** WHAT THIS EXERCISE ASKS **
A) According to the Mojave history text, in what month and year did Fray Francisco Garces become the first white man to meet the Mojave?
B) Name every person identified by name in the Mojave history text.
C) Write the next part of the Mojave history text, picking up after its final sentence.

**** DOCUMENT TEXT

And Then the White Man Came

 

From a document bought at the Needles Regional Museum - author unknown

 

Sometimes friendly, sometimes deadly. That describes the early contact between the Mojave and the white man.

 

The search for fortune was what brought the white man to the land of the Mohave. A 1604 expedition in search of silver led New Mexico governor Don Juan Onate through Mojave territory, but it wasn't until December 1775 that Fray Francisco Garces became the first white man to meet the Mojave. His writings reveal the Mojave as friendly. He comments that "the female sex is the most comely along the river, the males very healthy and robust." The men walked naked the women wore rabbit and beaver skin capes. He called them Jamajab.

 

American mountain men led by Jedediah Smith appeared in Mojave territory in 1826, and though the Mojave welcomed the trappers, death and hatred loomed in the future for the two groups.

 

The Mojave believed all living things belonged where they were placed, so it was hard to understand why the trappers were so brutal, throwing beaver carcasses on the river bank after skinning the animals.

********
**** SUPPLIED DATA

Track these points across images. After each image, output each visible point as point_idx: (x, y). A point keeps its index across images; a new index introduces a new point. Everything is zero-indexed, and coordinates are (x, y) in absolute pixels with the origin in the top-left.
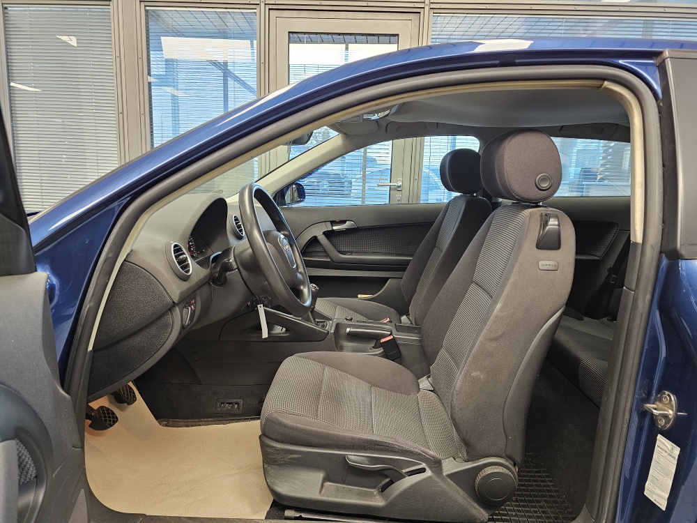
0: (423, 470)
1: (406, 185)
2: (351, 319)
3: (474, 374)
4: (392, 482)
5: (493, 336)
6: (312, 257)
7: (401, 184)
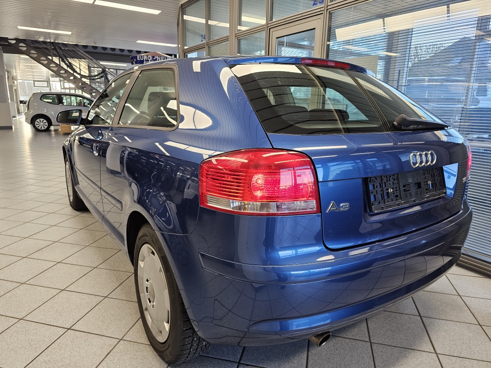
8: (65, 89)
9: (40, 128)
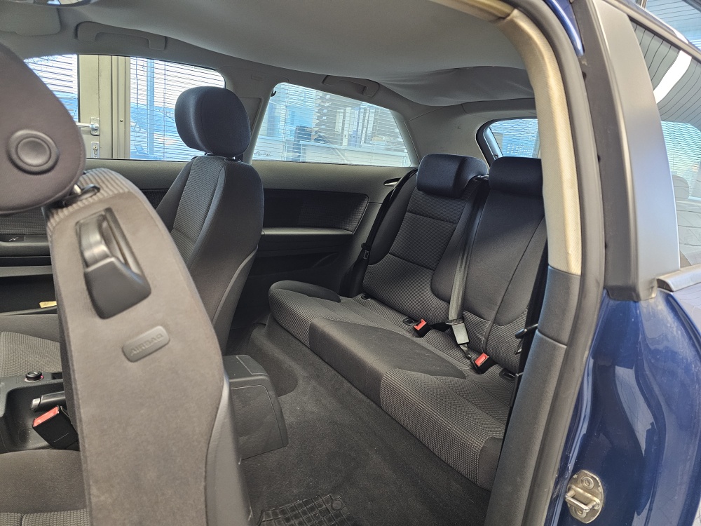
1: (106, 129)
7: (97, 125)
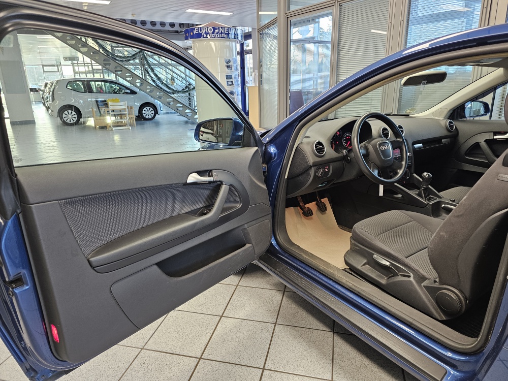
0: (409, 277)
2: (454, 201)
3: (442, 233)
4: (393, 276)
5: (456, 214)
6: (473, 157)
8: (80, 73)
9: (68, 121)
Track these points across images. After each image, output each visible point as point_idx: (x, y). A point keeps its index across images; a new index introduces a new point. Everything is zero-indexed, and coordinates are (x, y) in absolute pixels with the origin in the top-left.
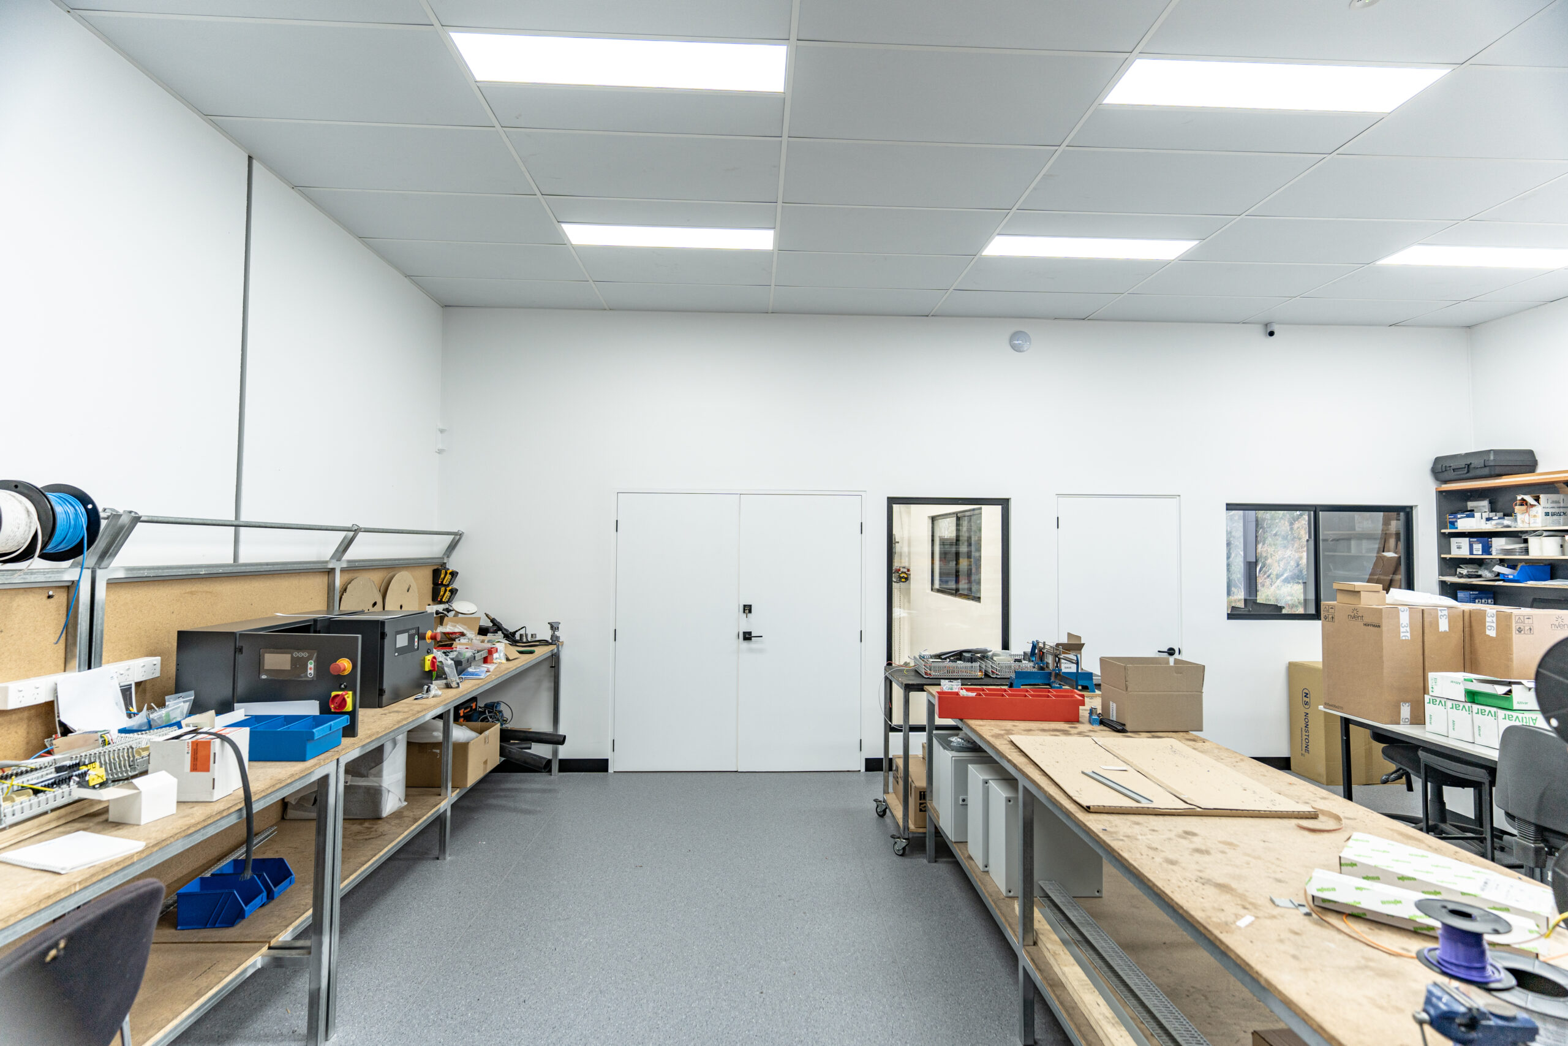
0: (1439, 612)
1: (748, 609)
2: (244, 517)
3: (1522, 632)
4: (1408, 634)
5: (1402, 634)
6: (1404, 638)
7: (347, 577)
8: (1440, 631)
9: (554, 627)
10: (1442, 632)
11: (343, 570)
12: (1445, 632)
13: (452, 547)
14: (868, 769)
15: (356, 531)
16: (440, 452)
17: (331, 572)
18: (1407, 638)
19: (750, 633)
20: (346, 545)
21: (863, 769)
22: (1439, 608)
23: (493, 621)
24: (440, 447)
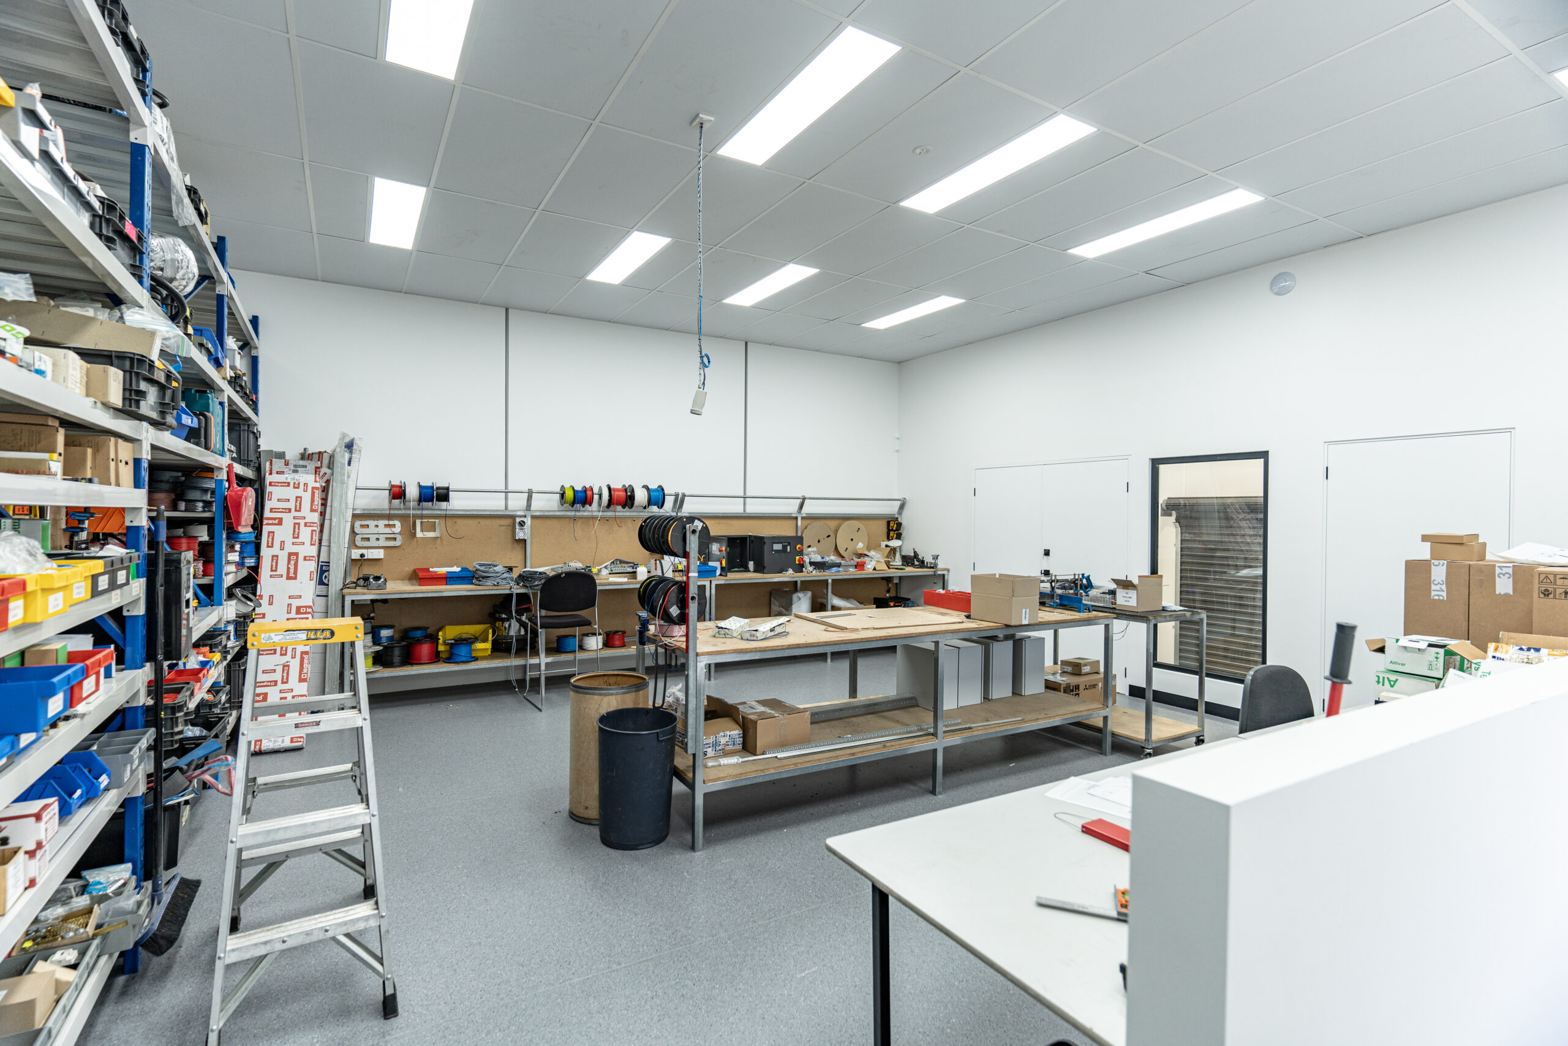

********

** EXPECTED RESPONSES **
A) December 1775

B) Don Juan Onate, Fray Francisco Garces, Jedediah Smith

C)
 

In 1827 another party of trappers led by James Ohio Pattie marched through Mojave territory, ignoring Mojave demands for a horse in trade for the beaver taken from the river. Four days later, two white men and 16 Mojaves lay dead.

Late that year, Jedediah Smith returned and was attacked, losing nine men, and for the next 20 years violence flared, reaching a peak when trappers from the Canadian Hudson Bay Co. killed 26 Mojave.

 

In 1850, territory including Arizona was annexed by the United States, and with it began increasing encroachment by the U.S. Army.

 

The parade was led in 1851 by Capt. L. Sitgreaves, a stern regimentarian, and followed in 1854 by Lt. Amie Weeks Whipple, an amiable man who gained the confidence of the Mohave. Whipple's company surveyed and mapped a railroad route from Ft. Smith, Arkansas to the Pacific Ocean, which most Mojaves favored because it meant opportunity for trade.

 

From 1851 to 1856, the U.S. military was ever present, but it never found out that two white girls, Olive and Mary Ann Oatman, were living with the Mojave. Captured by the Tonto Apaches in 1851, they were traded to Mojave Chief Espaniol for two horses, some vegetables, several pounds of beans and three blankets. The younger, frail Mary Ann died in 1854, probably from malnutrition. Olive, at 16, was returned to her relatives in 1856.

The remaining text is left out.